NATO officials continue to insist that there are no plans to deploy ground troops in Kosovo, regarded by defense officials as hazardous in view of the estimated 30,000 Yugoslav army troops and 300 tanks in what is difficult and mined terrain.

Shea said that yesterday's meeting of the 19 NATO ambassadors "very much appreciated" the decision by Primakov to go to Belgrade to try to secure an end to the violence.

But he said US President Bill Clinton, British Prime Minister Tony Blair and German Chancellor Gerhard Schroeder had all made it clear that what he called the very vague offer of Milosevic to start negotiations without meeting other alliance demands "fall completely short of our requirements."

Primakov, who has condemned the NATO air strikes, has said the NATO demand for Serb forces to withdraw entirely from Kosovo is too high a price to demand.

Questioned by journalists, Shea said the alliance is aware of reports that Russian navy ships have moved from their anchorage in Sevastopol on the Black Sea south towards the Mediterranean. He referred to what he called a "very firm statement" from President Boris Yeltsin that Russia does not intend to get involved in the Balkans crisis. He said "Obviously, we are counting on President Yeltsin to keep to those words."

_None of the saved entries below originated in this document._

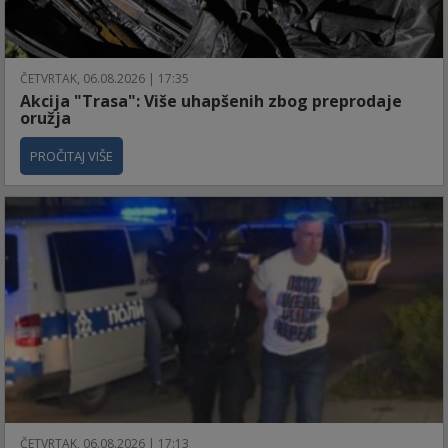
ČETVRTAK, 06.08.2026 | 17:35
Akcija "Trasa": Više uhapšenih zbog preprodaje
oružja
PROČITAJ VIŠE
ČETVRTAK, 06.08.2026 | 17:13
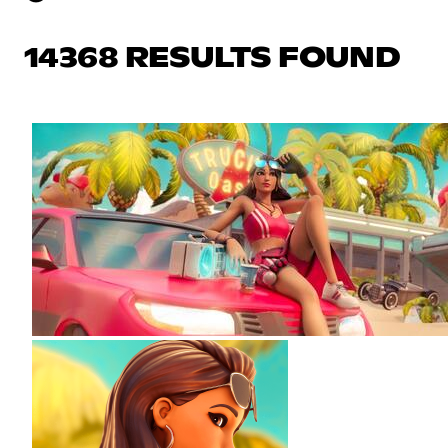
14368 RESULTS FOUND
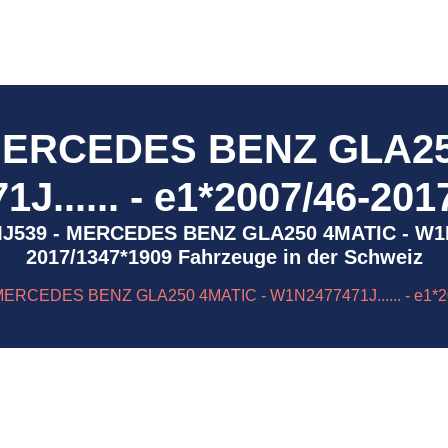
MERCEDES BENZ GLA25
J...... - e1*2007/46-201
 1MJ539 - MERCEDES BENZ GLA250 4MATIC - W1N2
2017/1347*1909 Fahrzeuge in der Schweiz
MERCEDES BENZ GLA250 4MATIC - W1N2477471J...... - e1*2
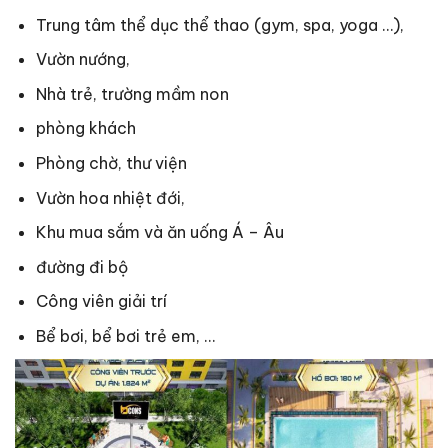
Trung tâm thể dục thể thao (gym, spa, yoga …),
Vườn nướng,
Nhà trẻ, trường mầm non
phòng khách
Phòng chờ, thư viện
Vườn hoa nhiệt đới,
Khu mua sắm và ăn uống Á – Âu
đường đi bộ
Công viên giải trí
Bể bơi, bể bơi trẻ em, …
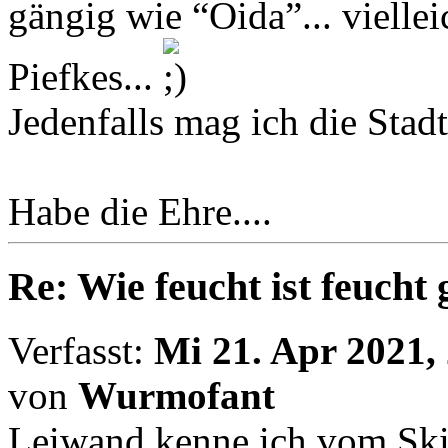
gängig wie “Oida”... viellei
Piefkes...
Jedenfalls mag ich die Stadt
Habe die Ehre....
Re: Wie feucht ist feucht
Verfasst:
Mi 21. Apr 2021,
von
Wurmofant
Leiwand kenne ich vom Skif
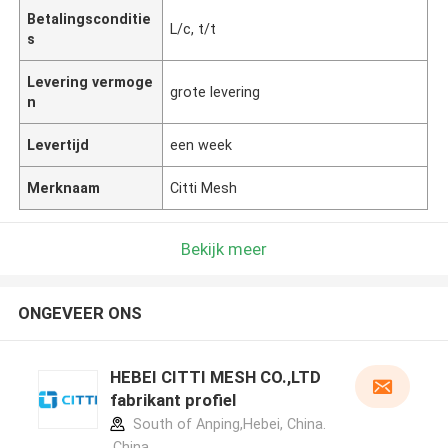
Betalingsconditie
L/c, t/t
s
Levering vermoge
grote levering
n
Levertijd
een week
Merknaam
Citti Mesh
Bekijk meer
ONGEVEER ONS
HEBEI CITTI MESH CO.,LTD
fabrikant profiel
South of Anping,Hebei, China.
,China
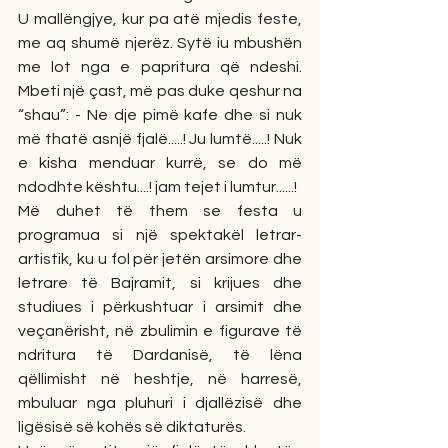
U mallëngjye, kur pa atë mjedis feste, 
me aq shumë njerëz. Sytë iu mbushën 
me lot nga e papritura që ndeshi. 
Mbeti një çast, më pas duke qeshur na 
“shau”: - Ne dje pimë kafe dhe si nuk 
më thatë asnjë fjalë.....! Ju lumtë.....! Nuk 
e kisha menduar kurrë, se do më 
ndodhte kështu....! jam tejet i lumtur......!
Më duhet të them se festa u 
programua si një spektakël letrar-
artistik, ku u fol për jetën arsimore dhe 
letrare të Bajramit, si krijues dhe 
studiues i përkushtuar i arsimit dhe 
veçanërisht, në zbulimin e figurave të 
ndritura të Dardanisë, të lëna 
qëllimisht në heshtje, në harresë, 
mbuluar nga pluhuri i djallëzisë dhe 
ligësisë së kohës së diktaturës.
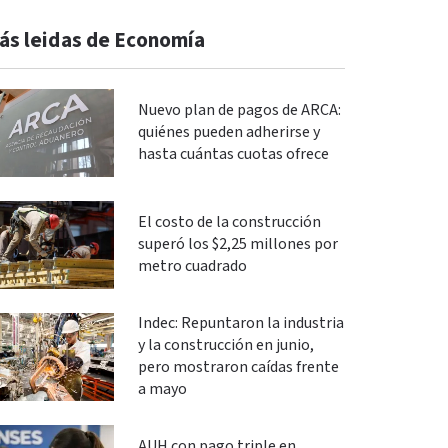
ás leidas de Economía
Nuevo plan de pagos de ARCA:
quiénes pueden adherirse y
hasta cuántas cuotas ofrece
El costo de la construcción
superó los $2,25 millones por
metro cuadrado
Indec: Repuntaron la industria
y la construcción en junio,
pero mostraron caídas frente
a mayo
AUH con pago triple en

Clinton said yesterday that the offensive against ethnic Albanians could undermine international support for Serbian claims on its southern province. Long-time western policy has been to support autonomy for Kosovo as part of Yugoslavia but not full independence. Shea said yesterday "For the time being our policy is the same."

He said the NATO alliance at present still envisages autonomy for Kosovo, but a very far reaching degree of autonomy that would guarantee the human rights of all its people, and a large degree of self-government in politics, justice, police and other areas. This was the settlement envisaged by the inconclusive Rambouillet, Paris, peace process.

He said "Obviously the longer President Milosevic continues his brutal campaign of repression, the harder it will be to get that process back on track."

Shea said the NATO allies have launched a major operation to get aid, medicine and food to Albania and other countries to help them cope with the refugee influx.